Template Auto Update Scheduled Task:
Return code 2147942401
I enabled debug logging but that didn’t give any additional information. At this point I started to lean towards there being an issue with Creators Update itself and the next step was going to be to open a case with Microsoft. However, I came across the solution just before going down that route.

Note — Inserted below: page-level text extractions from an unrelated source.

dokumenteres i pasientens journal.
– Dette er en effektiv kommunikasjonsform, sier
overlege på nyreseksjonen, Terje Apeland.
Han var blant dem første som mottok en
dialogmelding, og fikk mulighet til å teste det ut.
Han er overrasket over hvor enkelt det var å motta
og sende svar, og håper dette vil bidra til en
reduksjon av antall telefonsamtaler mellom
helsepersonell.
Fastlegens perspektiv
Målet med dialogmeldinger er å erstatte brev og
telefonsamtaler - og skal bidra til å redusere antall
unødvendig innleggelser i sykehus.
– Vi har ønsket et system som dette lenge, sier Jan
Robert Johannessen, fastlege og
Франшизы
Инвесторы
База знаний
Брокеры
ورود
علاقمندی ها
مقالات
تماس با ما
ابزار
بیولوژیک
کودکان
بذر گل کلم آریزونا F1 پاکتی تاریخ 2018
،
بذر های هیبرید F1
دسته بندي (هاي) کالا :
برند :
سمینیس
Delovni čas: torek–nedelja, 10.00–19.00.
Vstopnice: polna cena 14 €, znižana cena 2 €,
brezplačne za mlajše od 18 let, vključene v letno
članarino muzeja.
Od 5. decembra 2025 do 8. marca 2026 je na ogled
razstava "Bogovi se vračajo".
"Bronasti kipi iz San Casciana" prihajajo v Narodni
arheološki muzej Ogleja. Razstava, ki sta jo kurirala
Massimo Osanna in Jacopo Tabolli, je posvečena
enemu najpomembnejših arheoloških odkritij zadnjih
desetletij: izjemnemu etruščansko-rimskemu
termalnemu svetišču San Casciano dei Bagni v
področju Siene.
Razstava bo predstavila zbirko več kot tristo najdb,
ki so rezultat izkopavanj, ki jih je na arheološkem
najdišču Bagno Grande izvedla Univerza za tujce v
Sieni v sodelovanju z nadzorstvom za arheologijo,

Originally, I was setting the ‘Enable UE-V’ GPO which will turn on the UE-V service in Windows 10 1607 and 1703. Enabling UE-V via this method requires a reboot to take effect, so I found that the machines needed a second reboot after SCCM OSD completed before UE-V would start working (since SCCM blocks GPO application during OSD). This is less than ideal so I added a PowerShell script in the task sequence to enable the service so when the machine reboots at the end, the UE-V service is ready to go. I left the GPO setting in place as well thinking that it wouldn’t hurt to enforce enabling UE-V via policy, but it turns out these conflict with one another. I took out the GPO setting, and after a re-image the template catalog sync worked great. I reached this conclusion by manually toggling the UE-V service via PowerShell (Disable-UEV and Enable-UEV) at which point the sync worked without issue. I couldn’t find anything posted online about this, but it looks like trying to enable the UE-V service in policy once it is already enabled ends up corrupting it.
In conclusion, don’t set the ‘Enable UE-V’ GPO setting and run the PS cmdlet ‘Enable-UEV’ during OSD. Use only one or the other method of enabling UE-V in Windows 10 1703.